Abstract:In 1876, Edouard Lucas showed that if $n$ is a positive integer and if an integer $b$ exists such that $b^{n-1}\equiv 1\, (\mathrm{mod}\, n)$ and $b^{(n-1)/q}\mathbf{\not\equiv }1\, (\mathrm{mod}\, n)$ for all prime divisors $q$ of $n-1$, then $n$ is prime, a result known as Lucas's converse of Fermat's little theorem. In this paper we will show that if $n$ is of the form $ap^{k}+1$ where $p$ is prime, $a<p$, and $k\ge 1$, then we only need to use a single prime divisor $q=p$ of $n-1$ to determine the primality of $n$. Precisely, we will show that if an integer $b$ exists such that $b^{n-1}\equiv 1\, (\mathrm{mod}\, n)$ and $b^{(n-1)/p}\mathbf{\not\equiv }1\, (\mathrm{mod}\, n)$, then $n$ is prime.
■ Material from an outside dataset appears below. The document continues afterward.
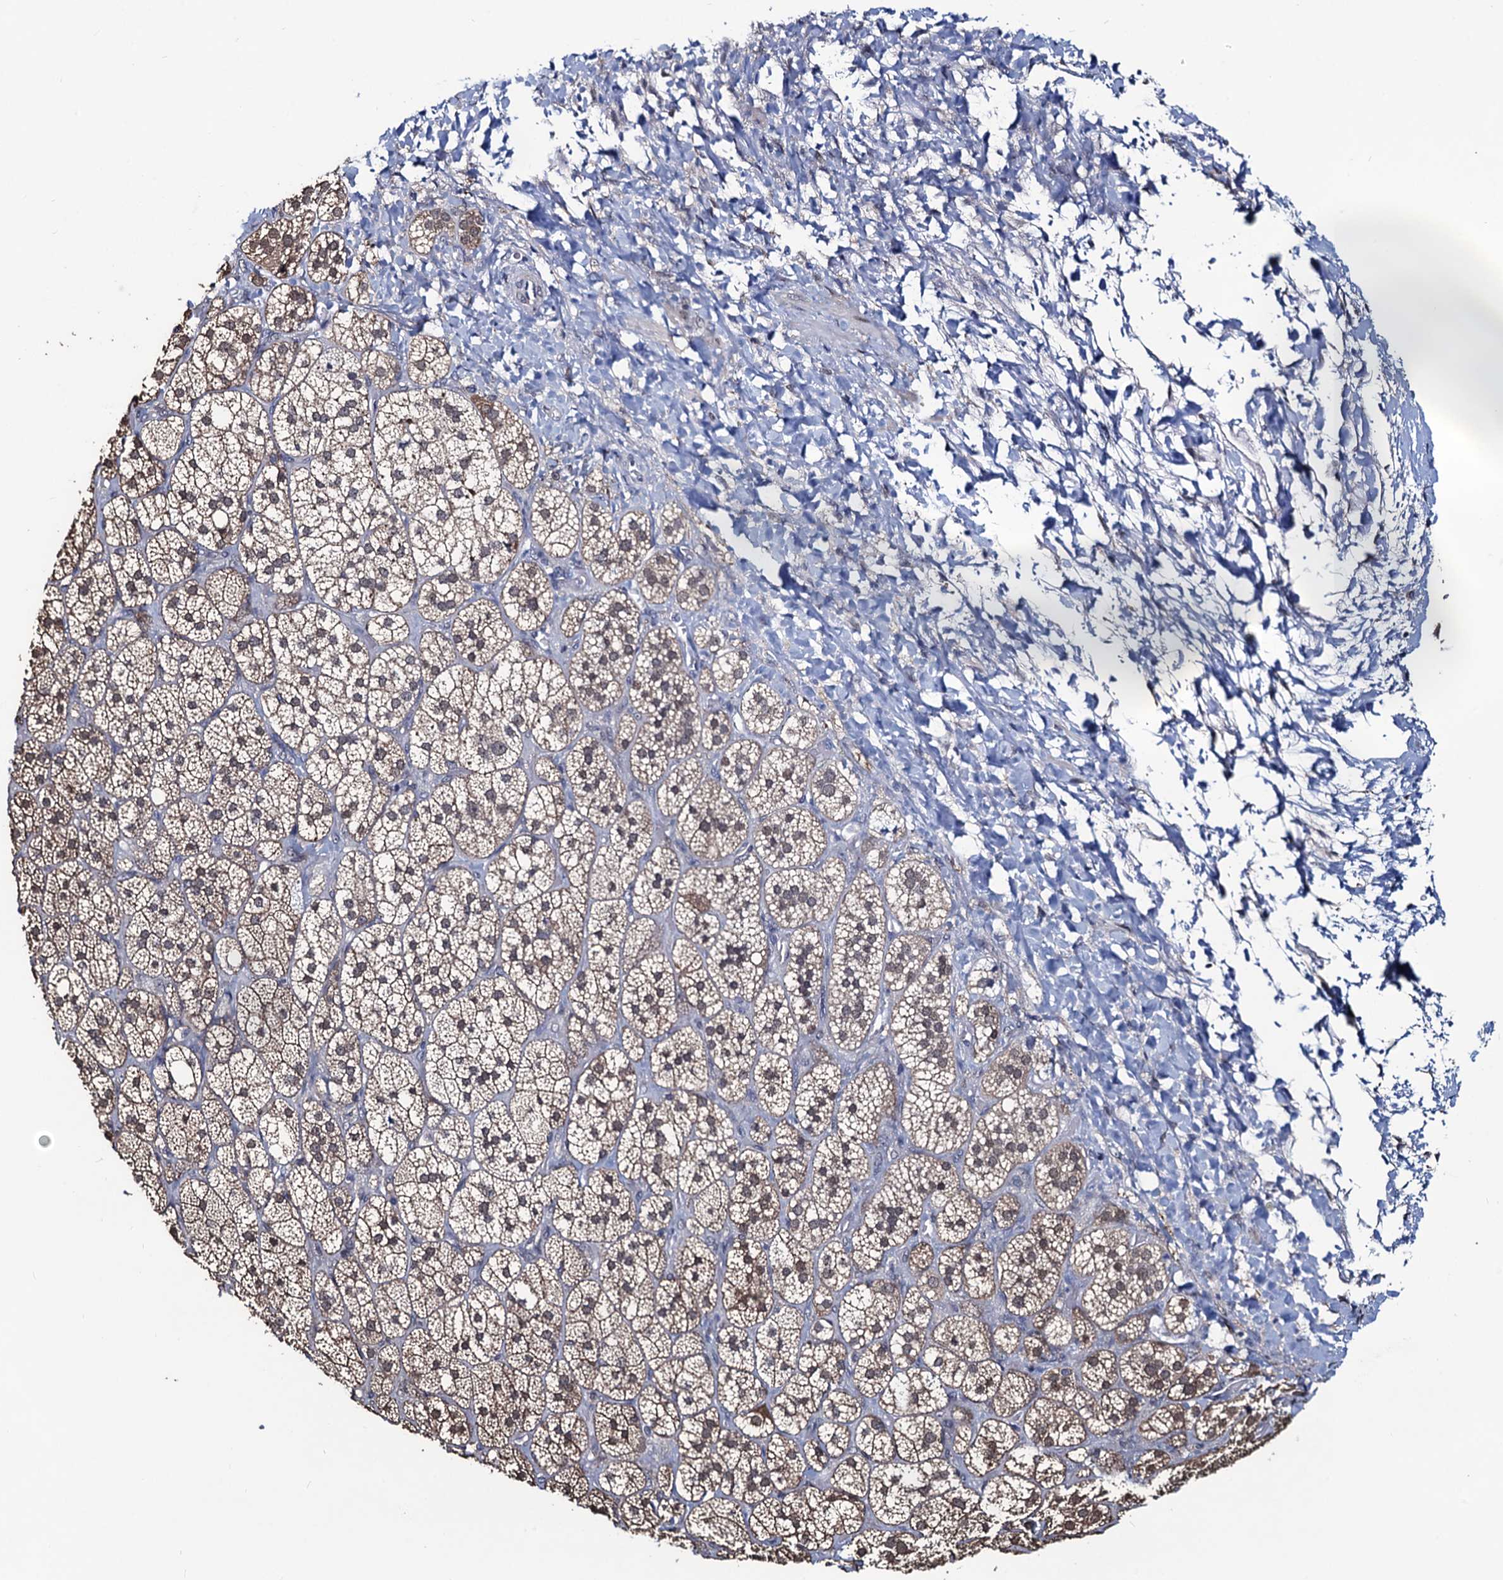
{"staining": {"intensity": "weak", "quantity": ">75%", "location": "cytoplasmic/membranous"}, "tissue": "adrenal gland", "cell_type": "Glandular cells", "image_type": "normal", "snomed": [{"axis": "morphology", "description": "Normal tissue, NOS"}, {"axis": "topography", "description": "Adrenal gland"}], "caption": "Normal adrenal gland shows weak cytoplasmic/membranous expression in approximately >75% of glandular cells, visualized by immunohistochemistry.", "gene": "RTKN2", "patient": {"sex": "male", "age": 61}}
We will also use the results of this paper to show that there are no composite integers $n$ of the form $ap+1$ or $ap$ where $p$ is prime and $a<p$ such that $\phi \left( n \right)\, \vert \, n-1$. We then prove a conditional deterministic primality test for integers of the form $am+1$, where $a$ and $m$ are positive integers, $a<p$, $p$ is the least prime divisor of $m$. Finally, we will generalize Lucas's converse of Fermat's little theorem for all positive integers $n$ of the form $am+1$, $\left( a\mathrm{,}\, m \right)=1,$ with the property that $m\, \vert \, \phi \left( n \right)$ if and only if $n$ is prime.